Nonetheless, it is worth noting that over a third of foreign portfolio investors’ funds have been concentrated in the financial services industry. According to data provided by National Securities Depository Ltd. (NSDL), the assets under custody (AUC) in financial services were at $237 billion in mid-January, while the total AUC of FPIs in equity stood at $758 billion on January 15, 2024.
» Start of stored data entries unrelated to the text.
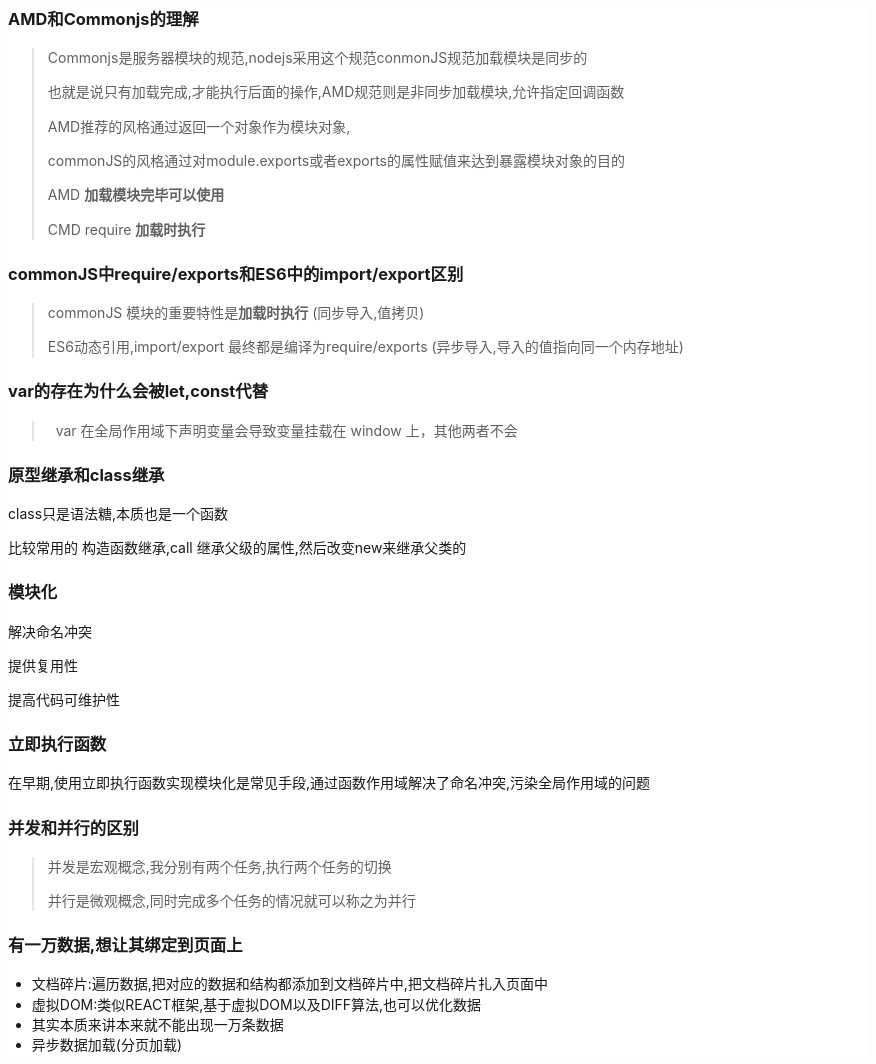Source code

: ### AMD和Commonjs的理解

> Commonjs是服务器模块的规范,nodejs采用这个规范conmonJS规范加载模块是同步的
>
> 也就是说只有加载完成,才能执行后面的操作,AMD规范则是非同步加载模块,允许指定回调函数
>
> AMD推荐的风格通过返回一个对象作为模块对象,
>
> commonJS的风格通过对module.exports或者exports的属性赋值来达到暴露模块对象的目的
>
> AMD **加载模块完毕可以使用**
>
> CMD require  **加载时执行**

### commonJS中require/exports和ES6中的import/export区别

> commonJS 模块的重要特性是**加载时执行**    (同步导入,值拷贝)
>
> ES6动态引用,import/export 最终都是编译为require/exports (异步导入,导入的值指向同一个内存地址)

### var的存在为什么会被let,const代替

>   var 在全局作用域下声明变量会导致变量挂载在 window 上，其他两者不会 

### 原型继承和class继承

class只是语法糖,本质也是一个函数

比较常用的 构造函数继承,call 继承父级的属性,然后改变new来继承父类的

### 模块化

解决命名冲突

提供复用性

提高代码可维护性

### 立即执行函数

在早期,使用立即执行函数实现模块化是常见手段,通过函数作用域解决了命名冲突,污染全局作用域的问题

### 并发和并行的区别

> 并发是宏观概念,我分别有两个任务,执行两个任务的切换
>
> 并行是微观概念,同时完成多个任务的情况就可以称之为并行

 ### 有一万数据,想让其绑定到页面上

* 文档碎片:遍历数据,把对应的数据和结构都添加到文档碎片中,把文档碎片扎入页面中
* 虚拟DOM:类似REACT框架,基于虚拟DOM以及DIFF算法,也可以优化数据
* 其实本质来讲本来就不能出现一万条数据
* 异步数据加载(分页加载)
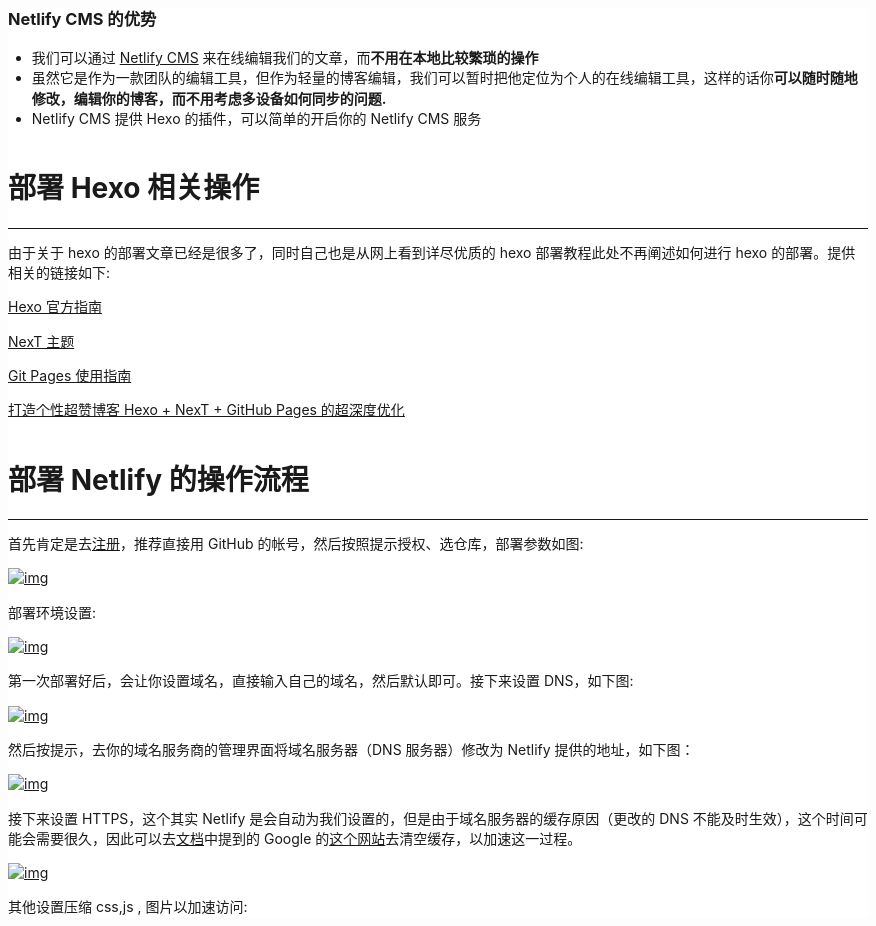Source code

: ### Netlify CMS 的优势

- 我们可以通过 [Netlify CMS](https://www.netlifycms.org/docs/configuration-options/) 来在线编辑我们的文章，而**不用在本地比较繁琐的操作**
- 虽然它是作为一款团队的编辑工具，但作为轻量的博客编辑，我们可以暂时把他定位为个人的在线编辑工具，这样的话你**可以随时随地修改，编辑你的博客，而不用考虑多设备如何同步的问题.**
- Netlify CMS 提供 Hexo 的插件，可以简单的开启你的 Netlify CMS 服务



# 部署 Hexo 相关操作

------

由于关于 hexo 的部署文章已经是很多了，同时自己也是从网上看到详尽优质的 hexo 部署教程此处不再阐述如何进行 hexo 的部署。提供相关的链接如下:

[Hexo 官方指南](https://hexo.io/zh-cn/)

[NexT 主题](http://theme-next.iissnan.com/)

[Git Pages 使用指南](http://saili.science/2017/04/02/github-for-win/)

[打造个性超赞博客 Hexo + NexT + GitHub Pages 的超深度优化](https://io-oi.me/tech/hexo-next-optimization.html)



# 部署 Netlify 的操作流程

------

首先肯定是去[注册](https://app.netlify.com/signup/)，推荐直接用 GitHub 的帐号，然后按照提示授权、选仓库，部署参数如图:

[![img](https://vip1.loli.io/2022/03/04/J7Qy4ZaA9nvKkFY.png)](https://i.loli.net/2019/07/25/5d398139865fb31565.png)

部署环境设置:

[![img](https://vip1.loli.io/2022/03/04/q7nZoIEaTFx6kby.png)](https://i.loli.net/2019/07/25/5d3980e91da5757089.png)

第一次部署好后，会让你设置域名，直接输入自己的域名，然后默认即可。接下来设置 DNS，如下图:

[![img](https://vip1.loli.io/2022/03/04/b4ODnkYwf5E9d7a.jpg)](https://i.loli.net/2019/07/25/5d3975ad49d8f21761.jpg)

然后按提示，去你的域名服务商的管理界面将域名服务器（DNS 服务器）修改为 Netlify 提供的地址，如下图：

[![img](https://vip2.loli.io/2022/03/04/jput8PkU1dIFgME.jpg)](https://i.loli.net/2019/07/25/5d3976f78883b20492.jpg)

接下来设置 HTTPS，这个其实 Netlify 是会自动为我们设置的，但是由于域名服务器的缓存原因（更改的 DNS 不能及时生效），这个时间可能会需要很久，因此可以去[文档](https://www.netlify.com/docs/ssl/#troubleshooting)中提到的 Google 的[这个网站](https://developers.google.com/speed/public-dns/cache)去清空缓存，以加速这一过程。

[![img](https://vip2.loli.io/2022/03/04/LguzJh9jKAlDQxN.jpg)](https://i.loli.net/2019/07/25/5d397782d2b7647772.jpg)

其他设置压缩 css,js , 图片以加速访问:
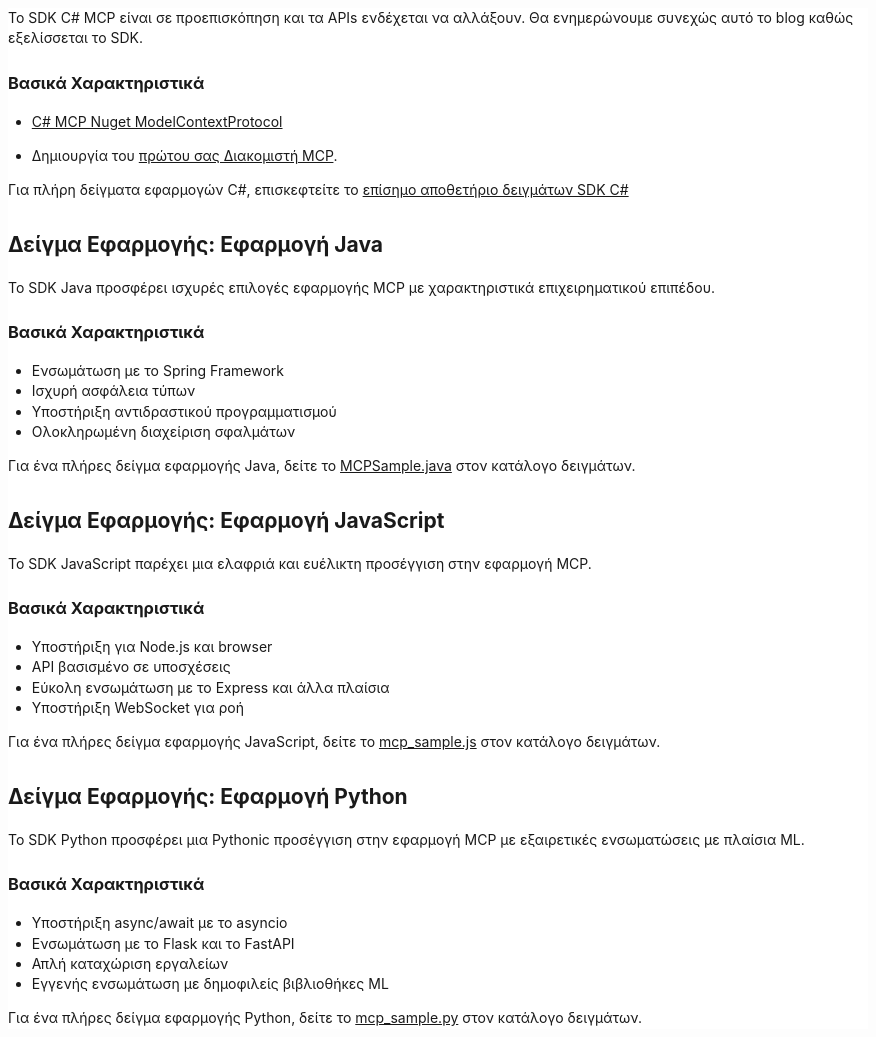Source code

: Το SDK C# MCP είναι σε προεπισκόπηση και τα APIs ενδέχεται να αλλάξουν. Θα ενημερώνουμε συνεχώς αυτό το blog καθώς εξελίσσεται το SDK.

### Βασικά Χαρακτηριστικά 
- [C# MCP Nuget ModelContextProtocol](https://www.nuget.org/packages/ModelContextProtocol)

- Δημιουργία του [πρώτου σας Διακομιστή MCP](https://devblogs.microsoft.com/dotnet/build-a-model-context-protocol-mcp-server-in-csharp/).

Για πλήρη δείγματα εφαρμογών C#, επισκεφτείτε το [επίσημο αποθετήριο δειγμάτων SDK C#](https://github.com/modelcontextprotocol/csharp-sdk)

## Δείγμα Εφαρμογής: Εφαρμογή Java

Το SDK Java προσφέρει ισχυρές επιλογές εφαρμογής MCP με χαρακτηριστικά επιχειρηματικού επιπέδου.

### Βασικά Χαρακτηριστικά

- Ενσωμάτωση με το Spring Framework
- Ισχυρή ασφάλεια τύπων
- Υποστήριξη αντιδραστικού προγραμματισμού
- Ολοκληρωμένη διαχείριση σφαλμάτων

Για ένα πλήρες δείγμα εφαρμογής Java, δείτε το [MCPSample.java](../../../04-PracticalImplementation/samples/java/MCPSample.java) στον κατάλογο δειγμάτων.

## Δείγμα Εφαρμογής: Εφαρμογή JavaScript

Το SDK JavaScript παρέχει μια ελαφριά και ευέλικτη προσέγγιση στην εφαρμογή MCP.

### Βασικά Χαρακτηριστικά

- Υποστήριξη για Node.js και browser
- API βασισμένο σε υποσχέσεις
- Εύκολη ενσωμάτωση με το Express και άλλα πλαίσια
- Υποστήριξη WebSocket για ροή

Για ένα πλήρες δείγμα εφαρμογής JavaScript, δείτε το [mcp_sample.js](../../../04-PracticalImplementation/samples/javascript/mcp_sample.js) στον κατάλογο δειγμάτων.

## Δείγμα Εφαρμογής: Εφαρμογή Python

Το SDK Python προσφέρει μια Pythonic προσέγγιση στην εφαρμογή MCP με εξαιρετικές ενσωματώσεις με πλαίσια ML.

### Βασικά Χαρακτηριστικά

- Υποστήριξη async/await με το asyncio
- Ενσωμάτωση με το Flask και το FastAPI
- Απλή καταχώριση εργαλείων
- Εγγενής ενσωμάτωση με δημοφιλείς βιβλιοθήκες ML

Για ένα πλήρες δείγμα εφαρμογής Python, δείτε το [mcp_sample.py](../../../04-PracticalImplementation/samples/python/mcp_sample.py) στον κατάλογο δειγμάτων.
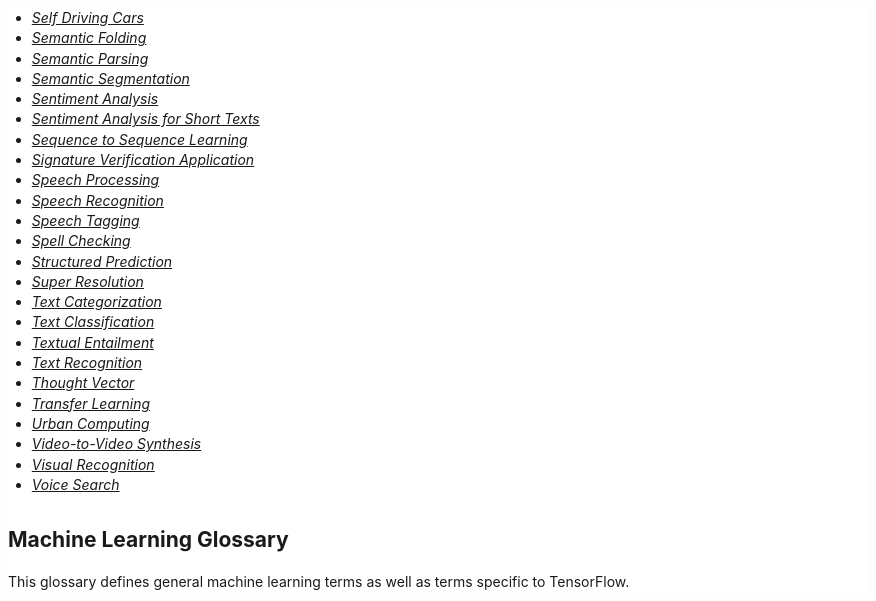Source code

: - [*Self Driving Cars*](https://arxiv.org/search/?query=%22Self+Driving+Cars%22&searchtype=all&abstracts=show&order=-announced_date_first&size=200)
- [*Semantic Folding*](https://arxiv.org/search/?query=%22Semantic+Folding%22&searchtype=all&abstracts=show&order=-announced_date_first&size=200)
- [*Semantic Parsing*](https://arxiv.org/search/?query=%22Semantic+Parsing+%22&searchtype=all&abstracts=show&order=-announced_date_first&size=200)
- [*Semantic Segmentation*](https://arxiv.org/search/?query=%22Semantic+Segmentation%22&searchtype=all&abstracts=show&order=-announced_date_first&size=200)
- [*Sentiment Analysis*](https://arxiv.org/search/?query=%22Sentiment+Analysis%22&searchtype=all&abstracts=show&order=-announced_date_first&size=200)
- [*Sentiment Analysis for Short Texts*](https://arxiv.org/search/?query=%22Sentiment+Analysis+for+Short+Texts%22&searchtype=all&abstracts=show&order=-announced_date_first&size=200)
- [*Sequence to Sequence Learning*](https://arxiv.org/search/?query=%22Sequence+to+Sequence+Learning%22&searchtype=all&abstracts=show&order=-announced_date_first&size=200)
- [*Signature Verification Application*](https://arxiv.org/search/?query=%22Signature+Verification%22&searchtype=all&abstracts=show&order=-announced_date_first&size=200)
- [*Speech Processing*](https://arxiv.org/search/?query=%22Speech+Processing%22&searchtype=all&abstracts=show&order=-announced_date_first&size=200)
- [*Speech Recognition*](https://arxiv.org/search/?query=%22Speech+Recognition%22&searchtype=all&abstracts=show&order=-announced_date_first&size=200)
- [*Speech Tagging*](https://arxiv.org/search/?query=%22Speech+Tagging%22&searchtype=all&abstracts=show&order=-announced_date_first&size=200)
- [*Spell Checking*](https://arxiv.org/search/?query=%22Spell+Checking%22&searchtype=all&abstracts=show&order=-announced_date_first&size=200)
- [*Structured Prediction*](https://arxiv.org/search/?query=%22Structured+Prediction%22&searchtype=all&abstracts=show&order=-announced_date_first&size=200)
- [*Super Resolution*](https://arxiv.org/search/?query=%22Super+Resolution%22&searchtype=all&abstracts=show&order=-announced_date_first&size=200)
- [*Text Categorization*](https://arxiv.org/search/?query=%22Text+Categorization%22&searchtype=all&abstracts=show&order=-announced_date_first&size=200)
- [*Text Classification*](https://arxiv.org/search/?query=%22Text+Classification%22&searchtype=all&abstracts=show&order=-announced_date_first&size=200)
- [*Textual Entailment*](https://arxiv.org/search/?query=%22Textual+Entailment%22&searchtype=all&abstracts=show&order=-announced_date_first&size=200)
- [*Text Recognition*](https://arxiv.org/search/?query=%22Text+Recognition%22&searchtype=all&abstracts=show&order=-announced_date_first&size=200)
- [*Thought Vector*](https://arxiv.org/search/?query=%22Thought+Vector%22&searchtype=all&abstracts=show&order=-announced_date_first&size=200)
- [*Transfer Learning*](https://arxiv.org/search/?query=%22Transfer+Learning%22&searchtype=all&abstracts=show&order=-announced_date_first&size=200)
- [*Urban Computing*](https://arxiv.org/search/?query=%22Urban+Computing%22&searchtype=all&abstracts=show&order=-announced_date_first&size=200)
- [*Video-to-Video Synthesis*](https://arxiv.org/search/?query=%22Video-to-Video+Synthesis%22&searchtype=all&abstracts=show&order=-announced_date_first&size=200)
- [*Visual Recognition*](https://arxiv.org/search/?query=%22Visual+Recognition%22&searchtype=all&abstracts=show&order=-announced_date_first&size=200)
- [*Voice Search*](https://arxiv.org/search/?query=%22Voice+Search%22&searchtype=all&abstracts=show&order=-announced_date_first&size=200)

## Machine Learning Glossary
This glossary defines general machine learning terms as well as terms specific to TensorFlow.
   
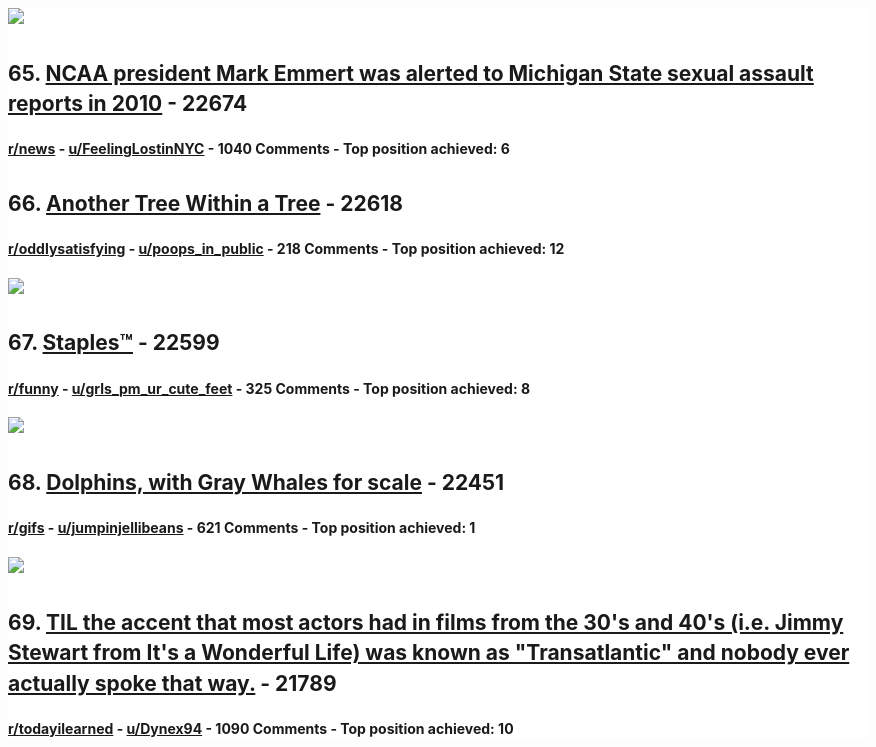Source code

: <a href="https://imgflip.com/i/23ggsw"><img src="https://b.thumbs.redditmedia.com/a1JNIB-6n4PYZjM4HVmcMoAZ74tnqSX01-SwjO7TkLY.jpg"></img></a>

## 65. [NCAA president Mark Emmert was alerted to Michigan State sexual assault reports in 2010](http://reddit.com/r/news/comments/7t9hb1/ncaa_president_mark_emmert_was_alerted_to/) - 22674
#### [r/news](http://reddit.com/r/news) - [u/FeelingLostinNYC](http://reddit.com/u/FeelingLostinNYC) - 1040 Comments - Top position achieved: 6

## 66. [Another Tree Within a Tree](http://reddit.com/r/oddlysatisfying/comments/7teqky/another_tree_within_a_tree/) - 22618
#### [r/oddlysatisfying](http://reddit.com/r/oddlysatisfying) - [u/poops_in_public](http://reddit.com/u/poops_in_public) - 218 Comments - Top position achieved: 12

<a href="https://i.imgur.com/4UIGfZx.jpg"><img src="https://b.thumbs.redditmedia.com/B8BNXSw1rgFWO5QymPKtLmyf1kZWHEHS4CQJ9nWAXlQ.jpg"></img></a>

## 67. [Staples™](http://reddit.com/r/funny/comments/7ta931/staples/) - 22599
#### [r/funny](http://reddit.com/r/funny) - [u/grls_pm_ur_cute_feet](http://reddit.com/u/grls_pm_ur_cute_feet) - 325 Comments - Top position achieved: 8

<a href="https://i.redditmedia.com/s2xVF5jlsfkdRaKu_iTAANJRioGtcTDLXzqEYj4zQrE.jpg?w=587&amp;s=f2bcc2772a145ec8440ad41efa8ad3c0"><img src="https://b.thumbs.redditmedia.com/h5Eyvlnzs1GZER_Un0zCe5es7WI532mszpvzMyGczJo.jpg"></img></a>

## 68. [Dolphins, with Gray Whales for scale](http://reddit.com/r/gifs/comments/7th6r8/dolphins_with_gray_whales_for_scale/) - 22451
#### [r/gifs](http://reddit.com/r/gifs) - [u/jumpinjellibeans](http://reddit.com/u/jumpinjellibeans) - 621 Comments - Top position achieved: 1

<a href="https://i.imgur.com/FMMvscK.gifv"><img src="https://b.thumbs.redditmedia.com/8bkBV0nlv3BHTlm2nip_j25byzSgQBM_cofoDiaoPts.jpg"></img></a>

## 69. [TIL the accent that most actors had in films from the 30's and 40's (i.e. Jimmy Stewart from It's a Wonderful Life) was known as "Transatlantic" and nobody ever actually spoke that way.](http://reddit.com/r/todayilearned/comments/7tbmjx/til_the_accent_that_most_actors_had_in_films_from/) - 21789
#### [r/todayilearned](http://reddit.com/r/todayilearned) - [u/Dynex94](http://reddit.com/u/Dynex94) - 1090 Comments - Top position achieved: 10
However, purchases by domestic institutional investors (DIIs) totaling $3 billion during the month helped to limit losses in the benchmark index. The Nifty50 closed the month slightly lower at 21,725.70 points, down 0.03%.
FPI flows into equity ($ bn) | |
Country | Jan-24 |
India | -3.15 |
Brazil | -1.07 |
Thailand | -0.87 |
Vietnam | 0.05 |
Philippines | 0.08 |
Indonesia | 0.53 |
Taiwan | 1.41 |
S. Korea | 2.25 |
Source: Bloomberg |
Frequently asked question
What is foreign currency outflow?
Capital outflow refers to the movement of capital from a country to another. Capital inflow, on the other hand, refers to the movement of funds from foreign countries to the home country. Political and economic instability are the most common causes of capital outflow.
What is foreign capital outflows?
Capital outflow refers to the movement of funds from one country to another. Capital inflow, on the other hand, refers to the transfer of funds from foreign countries to the home country. Political and economic instability are the primary causes of capital outflows.
What is capital inflow and outflow?
Notes: Capital inflows refer to foreigners’ net purchases of domestic assets. Capital outflows are equal to net foreign asset acquisitions by domestic agents. Official flows are defined as the central bank’s net purchases of reserve assets plus development aid received. All capital flows are scaled according to trend GDP.